'''

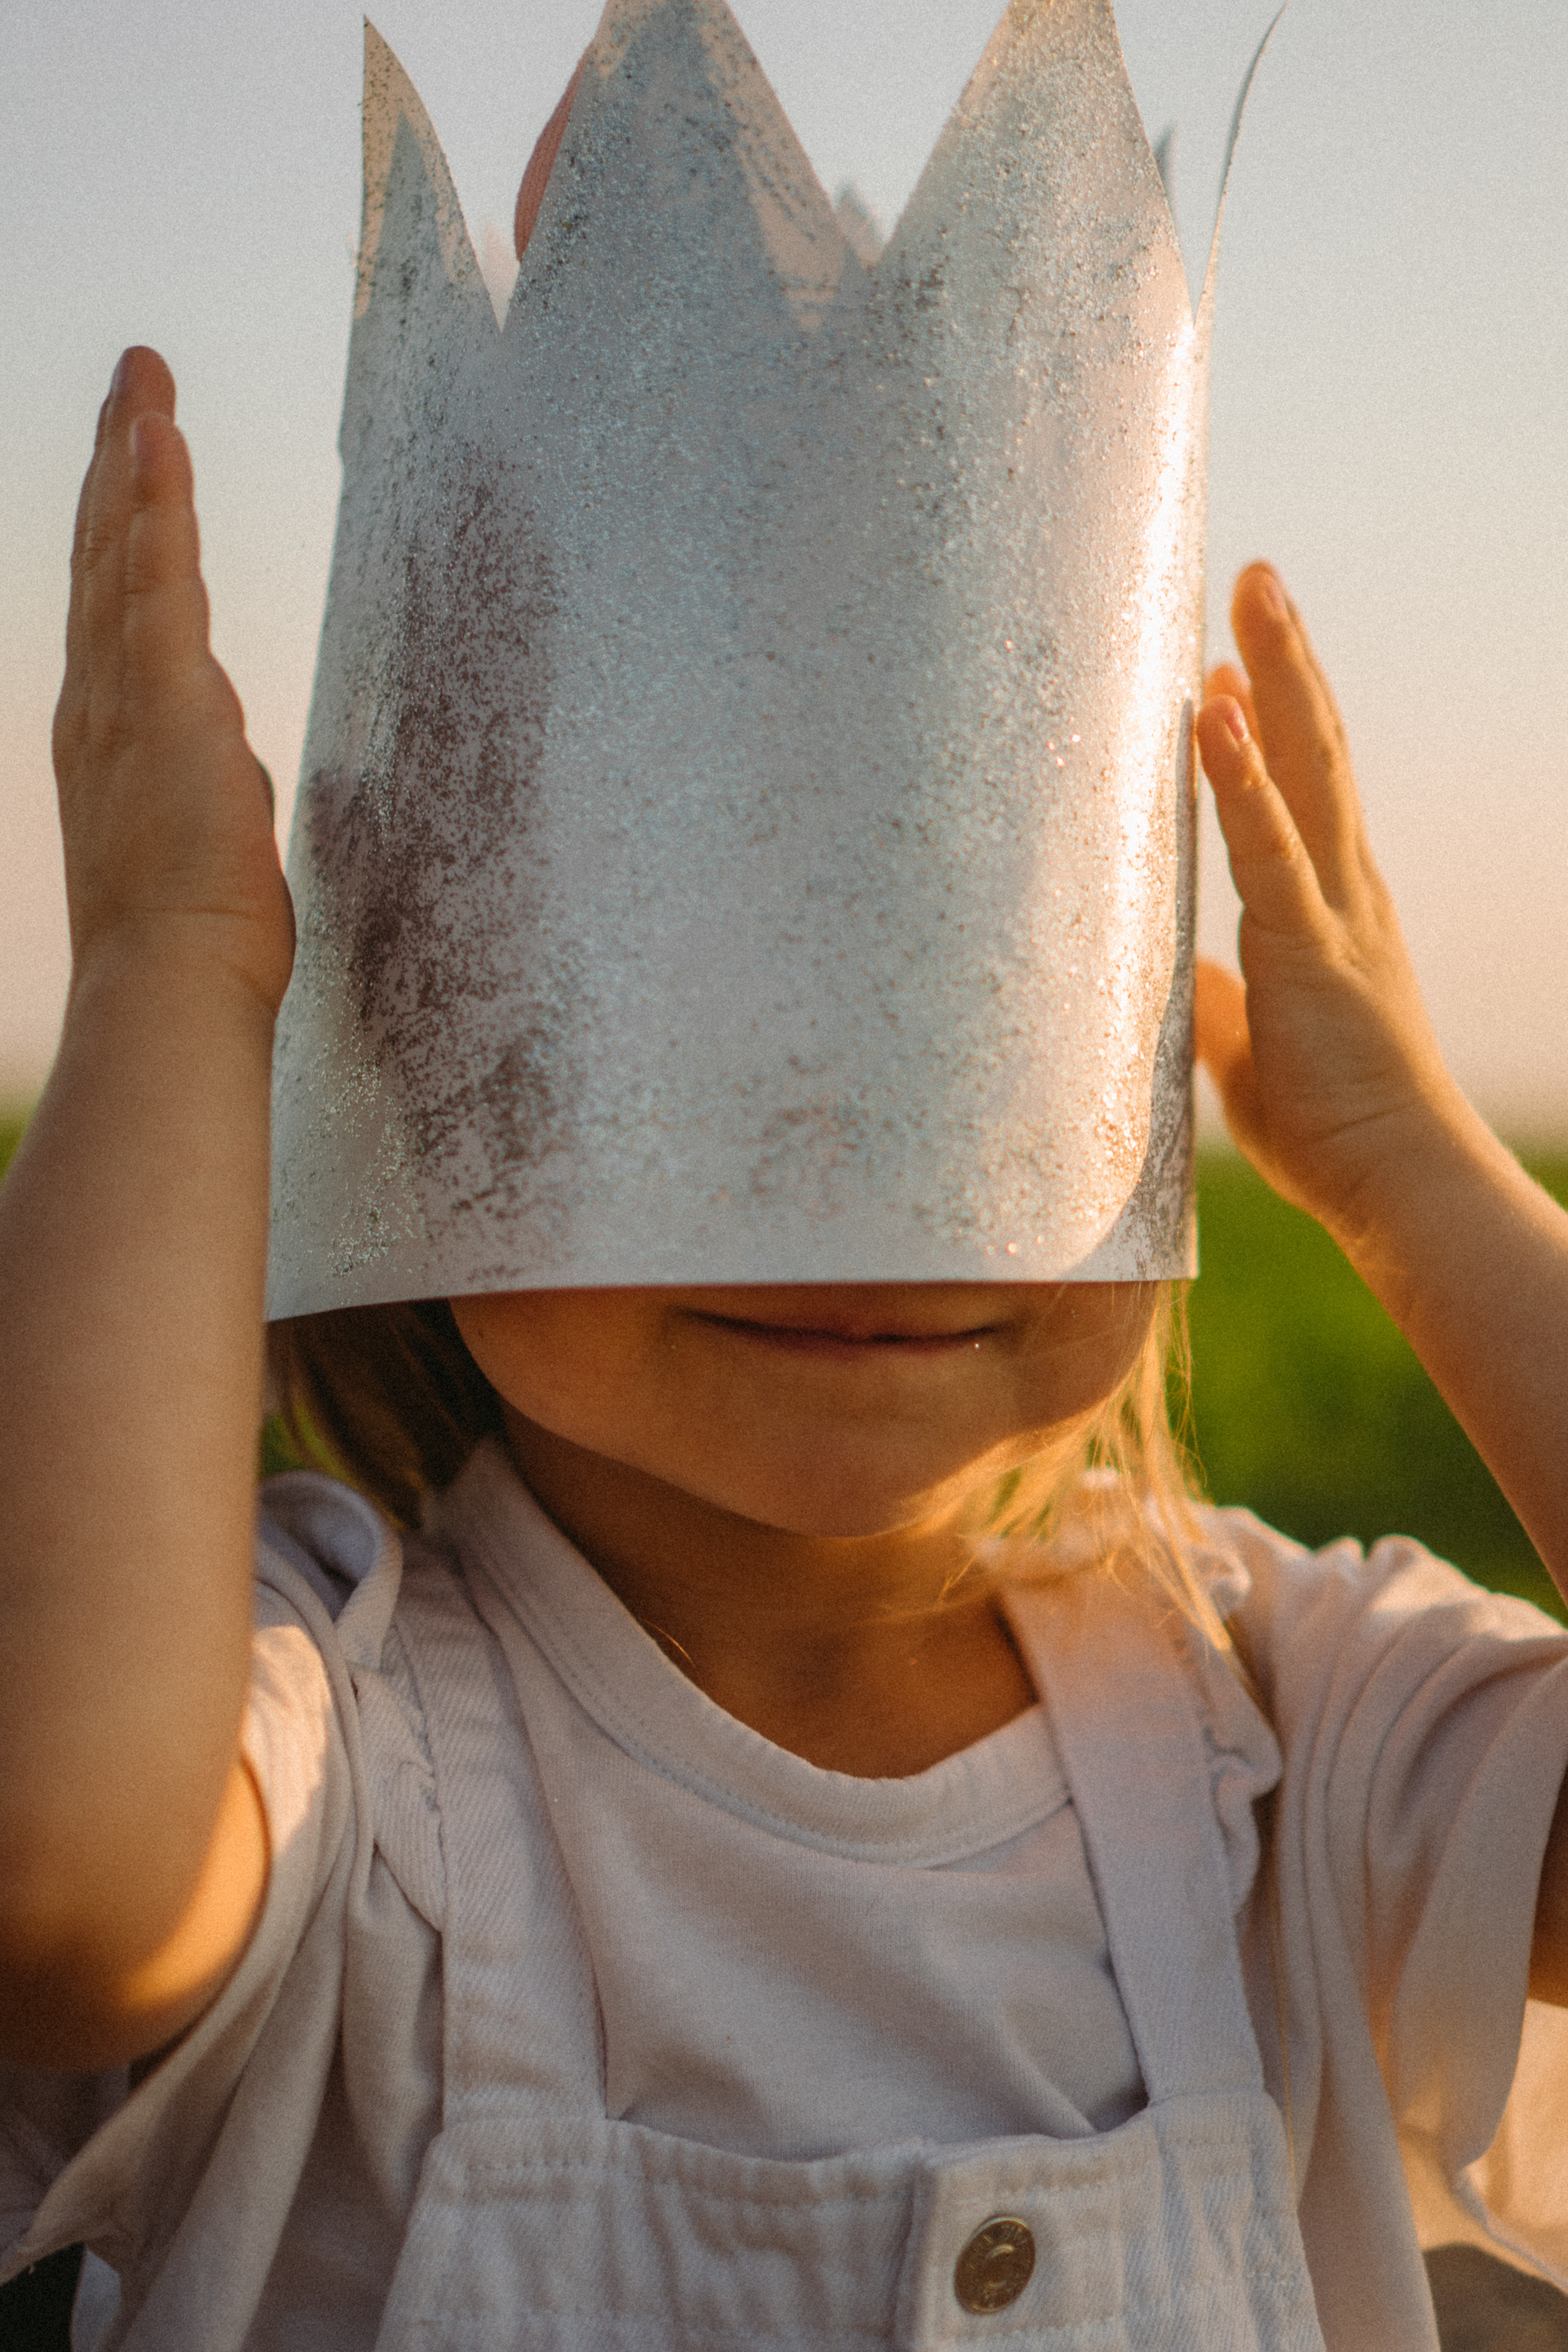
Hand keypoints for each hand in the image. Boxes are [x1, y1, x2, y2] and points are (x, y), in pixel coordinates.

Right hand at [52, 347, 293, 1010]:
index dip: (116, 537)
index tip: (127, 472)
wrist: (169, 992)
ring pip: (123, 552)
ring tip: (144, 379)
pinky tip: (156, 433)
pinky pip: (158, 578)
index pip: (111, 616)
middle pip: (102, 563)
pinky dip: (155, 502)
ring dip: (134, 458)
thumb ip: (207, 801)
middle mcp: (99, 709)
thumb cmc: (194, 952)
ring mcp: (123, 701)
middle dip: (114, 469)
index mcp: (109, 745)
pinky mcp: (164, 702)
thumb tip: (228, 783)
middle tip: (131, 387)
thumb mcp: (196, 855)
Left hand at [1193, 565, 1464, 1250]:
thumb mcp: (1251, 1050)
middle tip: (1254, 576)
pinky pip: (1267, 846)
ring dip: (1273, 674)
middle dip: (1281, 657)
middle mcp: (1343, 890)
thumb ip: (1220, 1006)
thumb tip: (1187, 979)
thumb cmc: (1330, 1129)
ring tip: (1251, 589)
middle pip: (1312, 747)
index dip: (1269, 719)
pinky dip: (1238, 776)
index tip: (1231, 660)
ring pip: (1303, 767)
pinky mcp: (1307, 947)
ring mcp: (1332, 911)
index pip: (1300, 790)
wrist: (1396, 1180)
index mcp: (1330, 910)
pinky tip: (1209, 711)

'''

### [REQUIREMENT]
Return the listing unchanged, but drop every picture.

### [RESPONSE BELOW]
Hand keypoints for each hand in the image. Boxes are [x1, y1, x2, y2] and points are (x, y), in pixel coordinates.

Right hand at [52, 347, 293, 1010]:
index dip: (116, 537)
index tip: (127, 472)
wrist: (169, 992)
ring pip: (123, 552)
ring tip: (144, 379)
pinky tip: (156, 433)
pinky pip: (158, 578)
index pip: (111, 616)
middle pip: (102, 563)
pinky dip: (155, 502)
ring dip: (134, 458)
thumb ip: (207, 801)
middle mcp: (99, 709)
thumb cmc: (194, 952)
ring mcp: (123, 701)
middle dip: (114, 469)
index mcp: (109, 745)
pinky mcp: (164, 702)
thumb tip: (228, 783)
middle tip: (131, 387)
thumb mcp: (196, 855)
Left hand at [1193, 565, 1464, 1250]:
thumb mcp: (1251, 1050)
middle tip: (1254, 576)
pinky pip: (1267, 846)
ring dip: (1273, 674)
middle dip: (1281, 657)
middle mcp: (1343, 890)
thumb ip: (1220, 1006)
thumb tip: (1187, 979)
thumb cmc: (1330, 1129)
ring tip: (1251, 589)
middle pip: (1312, 747)
index dip: (1269, 719)
pinky dip: (1238, 776)
index tip: (1231, 660)
ring pip: (1303, 767)
pinky mcp: (1307, 947)
ring mcp: (1332, 911)
index pip: (1300, 790)
wrist: (1396, 1180)
index mcp: (1330, 910)
pinky tip: (1209, 711)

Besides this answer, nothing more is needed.